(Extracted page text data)

:::::

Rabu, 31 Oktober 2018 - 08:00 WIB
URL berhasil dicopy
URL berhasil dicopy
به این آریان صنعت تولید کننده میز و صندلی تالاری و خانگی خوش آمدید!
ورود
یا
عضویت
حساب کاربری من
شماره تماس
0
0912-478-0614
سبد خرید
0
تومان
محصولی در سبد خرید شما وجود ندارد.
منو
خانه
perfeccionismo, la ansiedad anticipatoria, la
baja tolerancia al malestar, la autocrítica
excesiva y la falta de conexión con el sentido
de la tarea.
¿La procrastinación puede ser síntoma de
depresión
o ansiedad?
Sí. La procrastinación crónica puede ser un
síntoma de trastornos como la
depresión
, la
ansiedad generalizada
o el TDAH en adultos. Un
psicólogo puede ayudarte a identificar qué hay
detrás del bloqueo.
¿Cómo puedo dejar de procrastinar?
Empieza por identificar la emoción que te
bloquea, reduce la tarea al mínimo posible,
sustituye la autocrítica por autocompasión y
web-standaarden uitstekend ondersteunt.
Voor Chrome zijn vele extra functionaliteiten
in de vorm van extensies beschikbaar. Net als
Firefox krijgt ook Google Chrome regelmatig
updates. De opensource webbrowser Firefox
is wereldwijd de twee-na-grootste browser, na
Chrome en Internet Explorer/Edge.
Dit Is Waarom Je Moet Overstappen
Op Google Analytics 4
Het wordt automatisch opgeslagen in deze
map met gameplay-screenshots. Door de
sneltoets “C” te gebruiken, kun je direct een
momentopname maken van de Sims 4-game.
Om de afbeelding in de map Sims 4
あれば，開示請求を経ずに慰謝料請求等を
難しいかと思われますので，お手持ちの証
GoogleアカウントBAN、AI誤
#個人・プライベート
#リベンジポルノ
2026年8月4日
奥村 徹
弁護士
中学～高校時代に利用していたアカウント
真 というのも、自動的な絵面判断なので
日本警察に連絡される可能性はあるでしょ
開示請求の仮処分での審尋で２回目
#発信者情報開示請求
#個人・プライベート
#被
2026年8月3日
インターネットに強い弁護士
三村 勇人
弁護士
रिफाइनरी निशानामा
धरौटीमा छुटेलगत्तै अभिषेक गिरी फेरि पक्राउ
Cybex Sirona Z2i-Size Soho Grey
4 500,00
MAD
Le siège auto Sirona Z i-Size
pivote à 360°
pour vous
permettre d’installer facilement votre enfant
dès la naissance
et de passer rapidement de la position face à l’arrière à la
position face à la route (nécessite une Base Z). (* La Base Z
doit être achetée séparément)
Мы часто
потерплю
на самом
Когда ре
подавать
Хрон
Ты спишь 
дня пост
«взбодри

:::::

■ **What the exercise asks**
Return every record exactly as it was given.

■ **Response below**
Rabu, 31 Oktober 2018 - 08:00 WIB
URL berhasil dicopy
URL berhasil dicopy
به این آریان صنعت تولید کننده میز و صندلی تالاری و خانگی خوش آمدید!
ورود
یا
عضویت
حساب کاربری من
شماره تماس
0
0912-478-0614
سبد خرید
0
تومان
محصولی در سبد خرید شما وجود ندارد.
منو
خانه
perfeccionismo, la ansiedad anticipatoria, la
baja tolerancia al malestar, la autocrítica
excesiva y la falta de conexión con el sentido
de la tarea.
¿La procrastinación puede ser síntoma de
depresión
o ansiedad?
Sí. La procrastinación crónica puede ser un
síntoma de trastornos como la
depresión
, la
ansiedad generalizada
o el TDAH en adultos. Un
psicólogo puede ayudarte a identificar qué hay
detrás del bloqueo.
¿Cómo puedo dejar de procrastinar?
Empieza por identificar la emoción que te
bloquea, reduce la tarea al mínimo posible,
sustituye la autocrítica por autocompasión y
web-standaarden uitstekend ondersteunt.
Voor Chrome zijn vele extra functionaliteiten
in de vorm van extensies beschikbaar. Net als
Firefox krijgt ook Google Chrome regelmatig
updates. De opensource webbrowser Firefox
is wereldwijd de twee-na-grootste browser, na
Chrome en Internet Explorer/Edge.
Dit Is Waarom Je Moet Overstappen
Op Google Analytics 4
Het wordt automatisch opgeslagen in deze
map met gameplay-screenshots. Door de
sneltoets “C” te gebruiken, kun je direct een
momentopname maken van de Sims 4-game.
Om de afbeelding in de map Sims 4
あれば，開示請求を経ずに慰謝料請求等を
難しいかと思われますので，お手持ちの証
GoogleアカウントBAN、AI誤
#個人・プライベート
#リベンジポルノ
2026年8月4日
奥村 徹
弁護士
中学～高校時代に利用していたアカウント
真 というのも、自動的な絵面判断なので
日本警察に連絡される可能性はあるでしょ
開示請求の仮処分での審尋で２回目
#発信者情報開示請求
#個人・プライベート
#被
2026年8月3日
インターネットに強い弁護士
三村 勇人
弁護士
रिफाइनरी निशानामा
धरौटीमा छुटेलगत्तै अभिषेक गिरी फेरि पक्राउ
Cybex Sirona Z2i-Size Soho Grey
4 500,00
MAD
Le siège auto Sirona Z i-Size
pivote à 360°
pour vous
permettre d’installer facilement votre enfant
dès la naissance
et de passer rapidement de la position face à l’arrière à la
position face à la route (nécessite une Base Z). (* La Base Z
doit être achetée séparément)
Мы часто
потерплю
на самом
Когда ре
подавать
Хрон
Ты спишь 
дня пост
«взбодри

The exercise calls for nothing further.